THE END OF AN ERA:

 

But it was the sixties and much of the old order was about to crumble. The successful Duke of Edinburgh Award Scheme, open necked shirts, short trousers and hair were to be put on the shelf for a couple of decades. The Beatles, Flower power and assassinations dominated. Television was a powerful influence already. And Society's values were rapidly changing before our eyes.

 

This coincided with the end of the Children's Departments. Those rather straight laced, respectable middle class children's officers were to be replaced, after Seebohm, by hippy, jeans-clad, roll-your-own Social Workers in the Seventies. These changes also coincided with the retirement of the older staff from the Community. Leila Rendel even accused one of being 'a rat'.

 

The fact was that the whole world was turning upside down and the Community was reflecting that process. One day while attempting to sit at her dressing table, Leila Rendel missed the chair. Her large frame never recovered from the resulting fall and she died in hospital 10 days later. we were totally numbed.

 

I was by now a Director and I was kept so preoccupied with keeping the enterprise going that I hardly had time to worry about anything beyond immediate survival. At the end of her time, at an extraordinary staff meeting, a vote of no confidence in the Directors and in my appointment as a Director was narrowly defeated, but it left its mark.

 

More staff left; and as the old staff were quite irreplaceable by new young staff, gaps appeared everywhere and even the young adults who joined sometimes took off in the middle of the night, too overwhelmed by it all.
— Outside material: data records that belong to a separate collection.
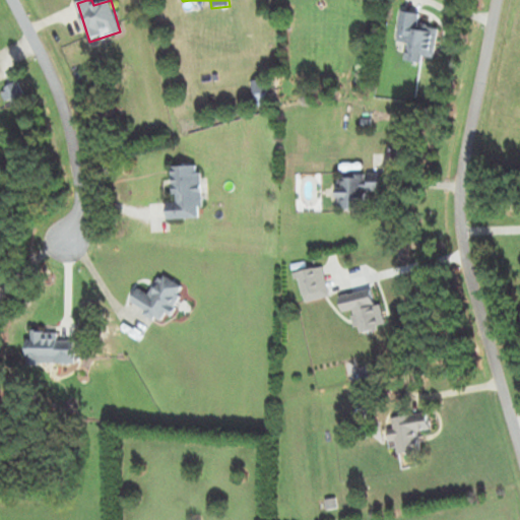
[(398,42),(409,44),(407,61),(424,63),(424,57),(435,59),(439,29),(419,26),(420,14),(402,12),(398,42)]
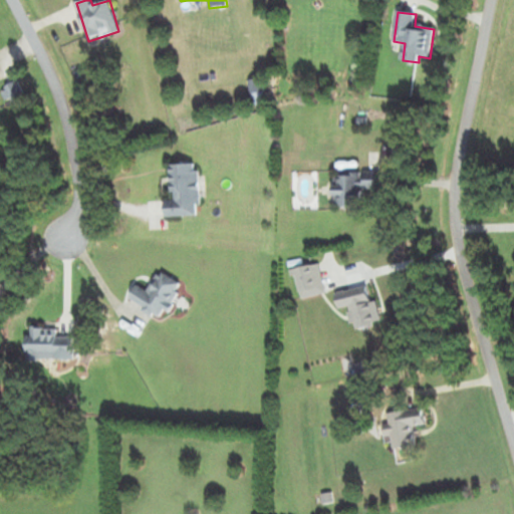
[(2,90),(12,107),(27,99),(17,82),(2,90)]
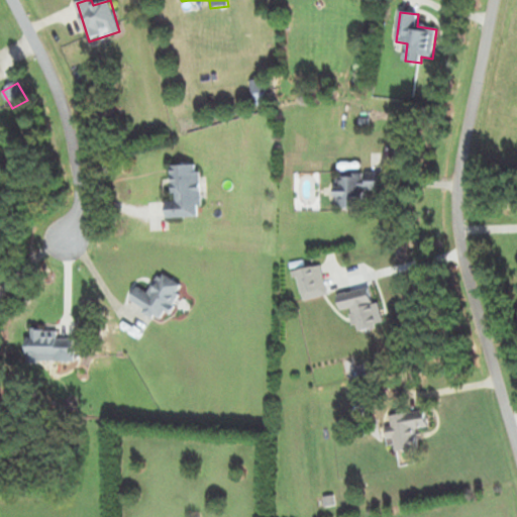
[(168,219),(202,217),(199,165),(172,167),(174,202),(167,202),(168,219)]
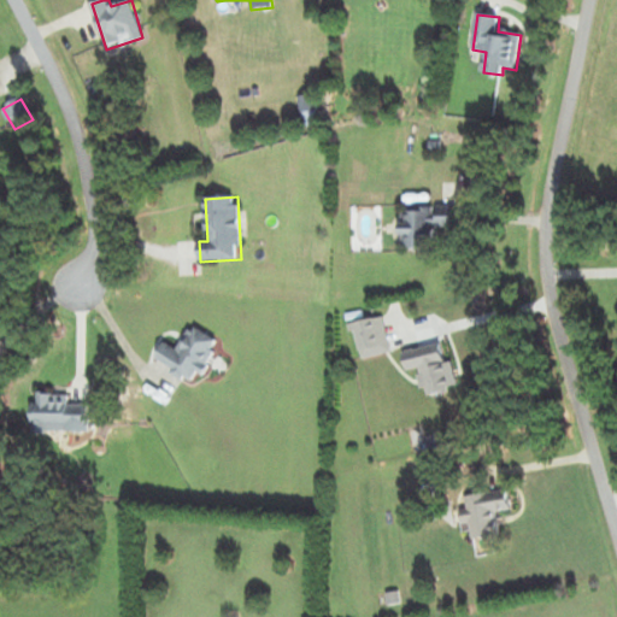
[(436,248),(436,228),(460,227),(460,206),(401,207),(403,248),(436,248)]
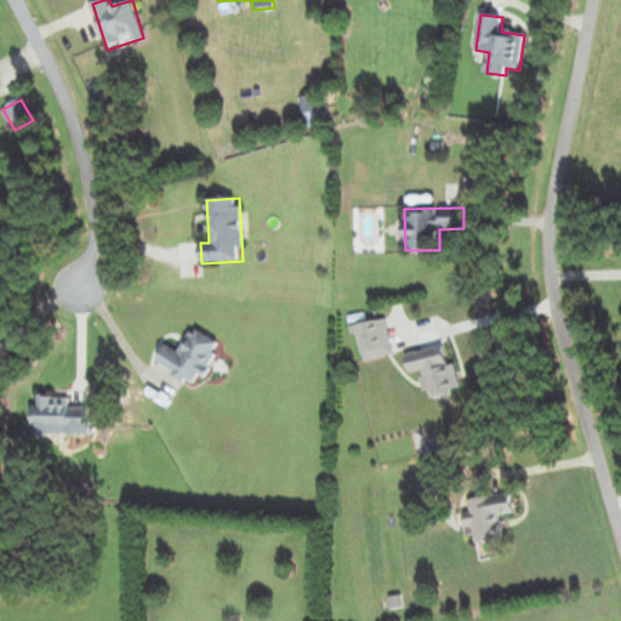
[(364,362),(394,353),(385,318),(353,328),(364,362)]
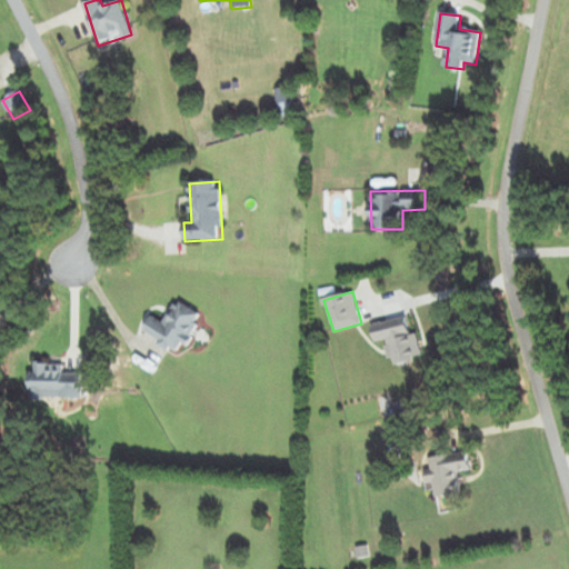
[(143,331),(179,353),(202,316),(178,301),(163,323),(152,317),(143,331)]
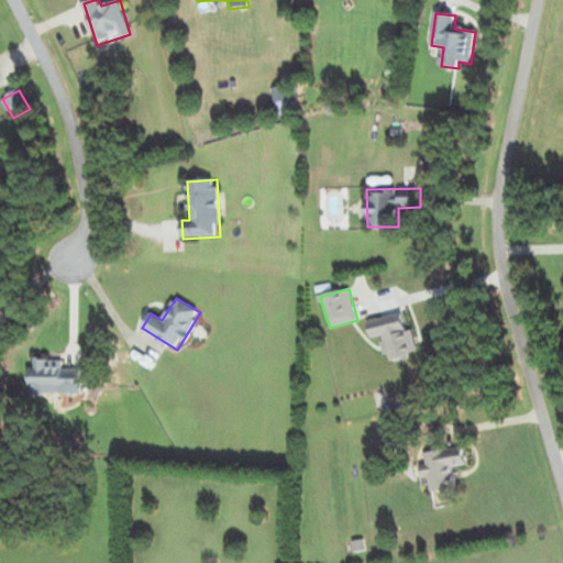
[(373,339),(383,337),(388,360),(419,353),(414,330),(407,331),(404,313),(368,320),(373,339)]
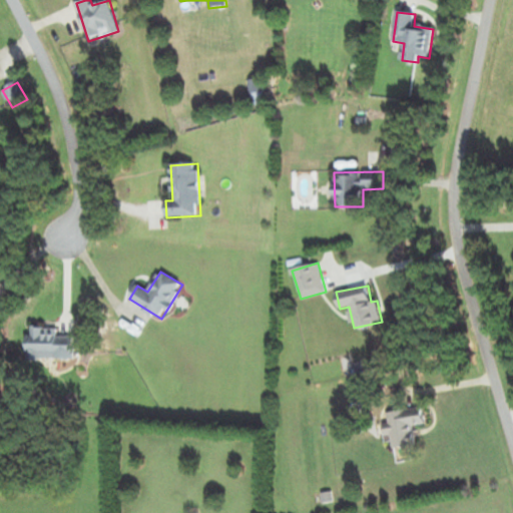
[(74,359),(74,336),(57,336),(57,328),(28,328),(28,359),(74,359)]
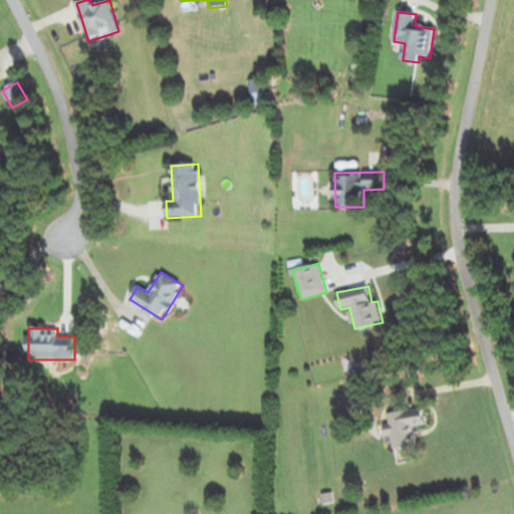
[(389,413),(390,424),(383,425),(386,437),(391,436),(394,450),(417,447),(414,427),(427,425),(424,408),(389,413)]
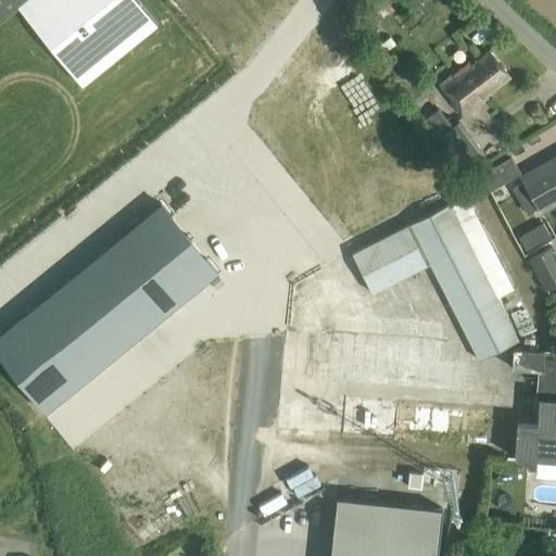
[(155,27),(134,0),(0,0),(0,21),(17,8),(81,87),(155,27)]
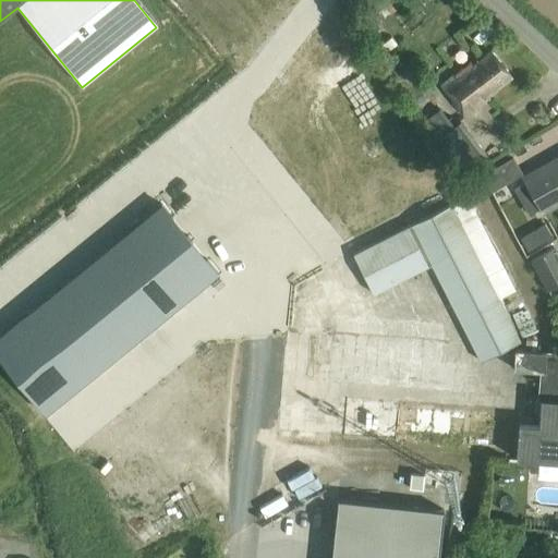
[(490,52),(473,67),(470,62),(440,85),(451,100),(464,117),(487,98),(486,96),(510,77),(490,52)]
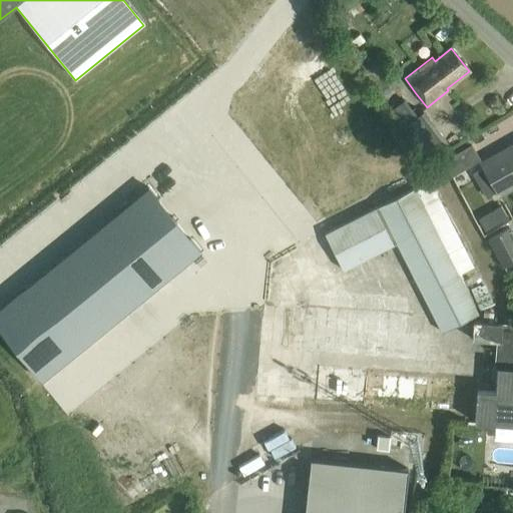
[(382,90),(395,80),(377,57),(363,68),(382,90)]
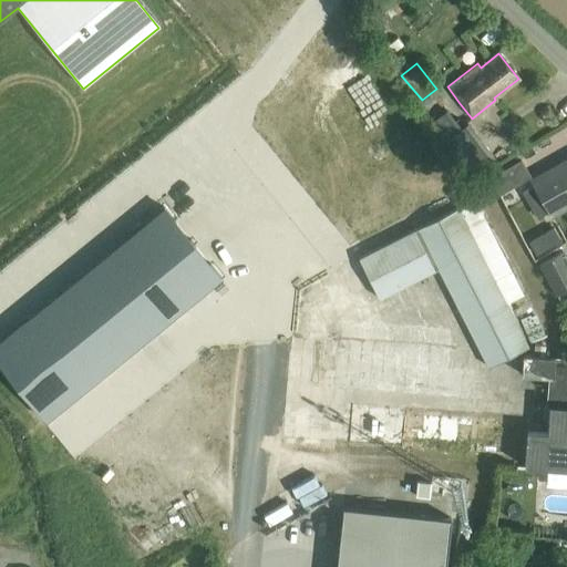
[(500,196),(532,177),(521,161),(490,178),(500,196)]
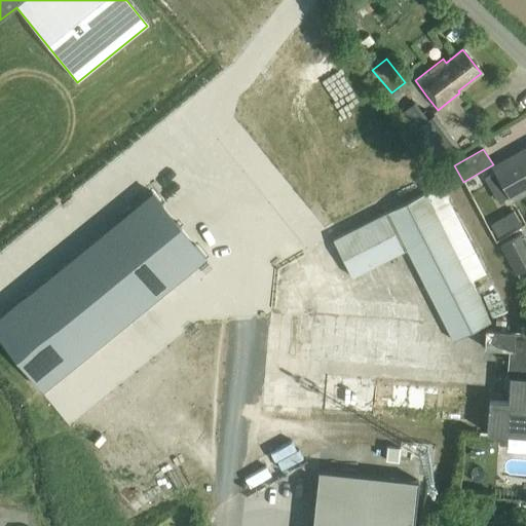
[(512,200),(525,192),(525,150),(493,168),(512,200)]
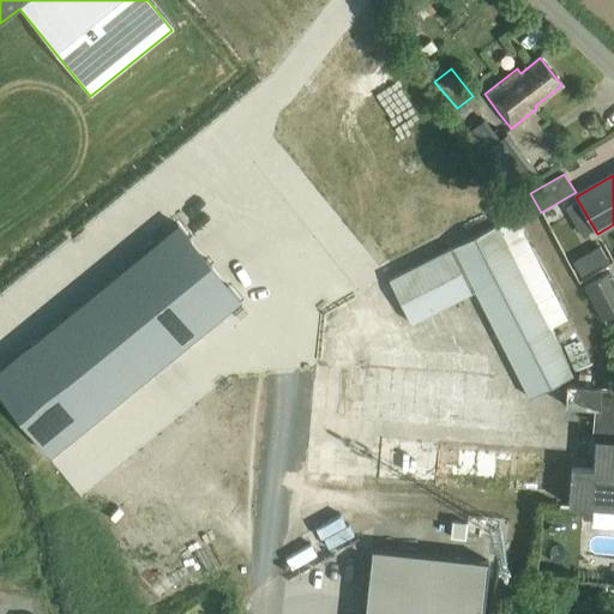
[(572,375),(548,330),(495,227),(452,250),(528,398),(572,375)]
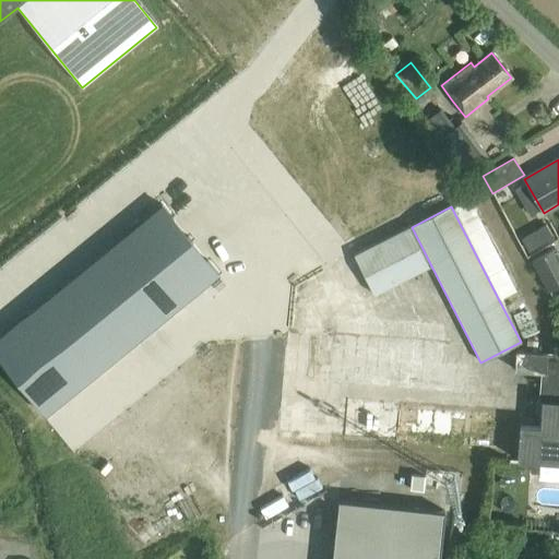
[(166,213),(0,342),(0,357),(47,418),(219,283),(166,213)]
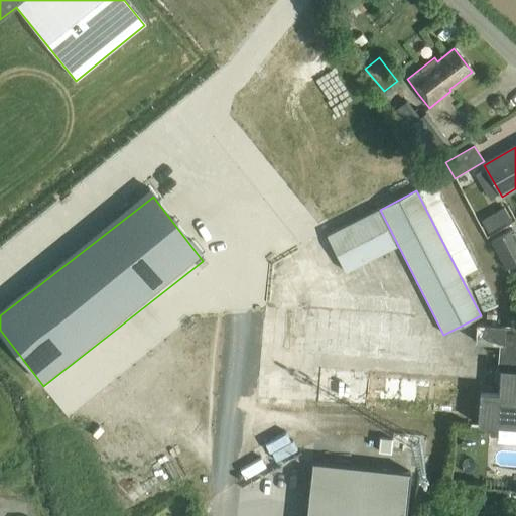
[(345,272),(396,247),(377,210),(327,236),(345,272)]
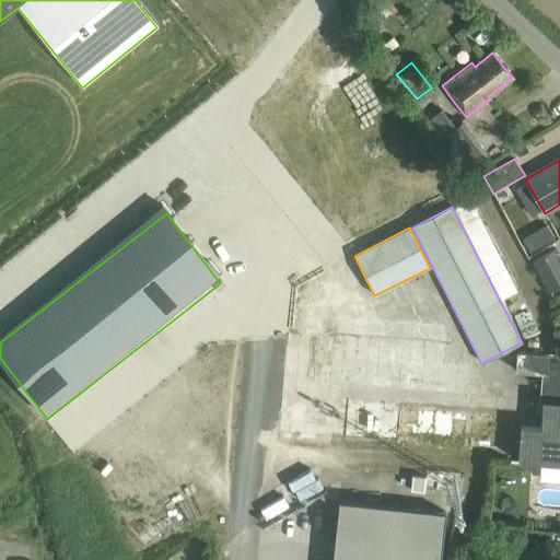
[(532,263),(549,293),(559,287),(559,258),(555,249),(532,263)]
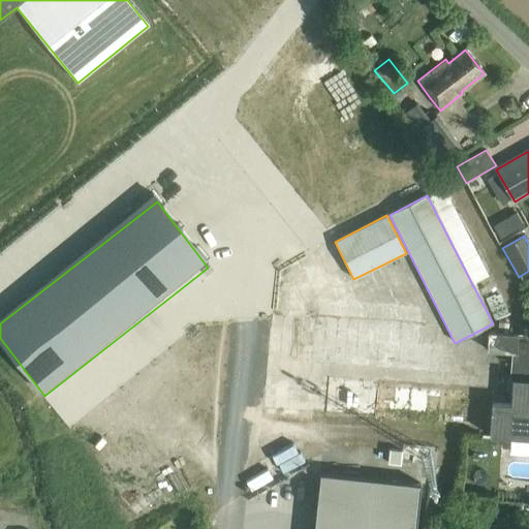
[(528,335),(487,332),(486,350),(511,352),(509,379),(512,380),(509,405),(492,403),(490,427),(489,436),(528,438),(528,335)]
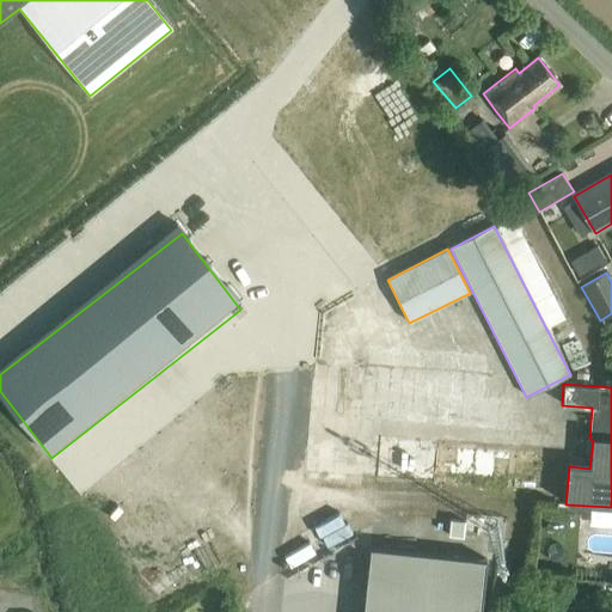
[(447,536),(463,538),(465,521),(450,520),(447,536)]
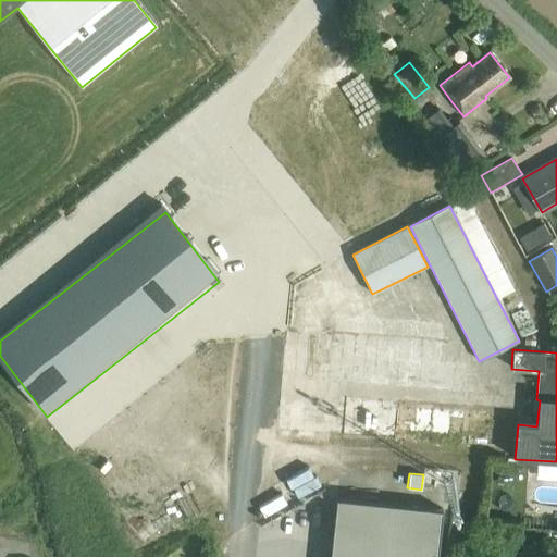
[(330,556),(436,556),(442,510),(337,499),(330,556)]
The difference in calibre between the old and the new was impossible to reconcile. We simply had to restructure if the Community was to go forward into the Seventies. While the world was in a state of anarchy, I was just thankful to be inheriting a badly leaking ship in an age of change, rather than the pride of the fleet.

 

Nevertheless over the next two years I, as one of two Captains (Ethel Davies was about to retire), spent most of my time plugging the leaks myself or with teachers from our school, who slept-in at night and taught the next day. It was a close run thing.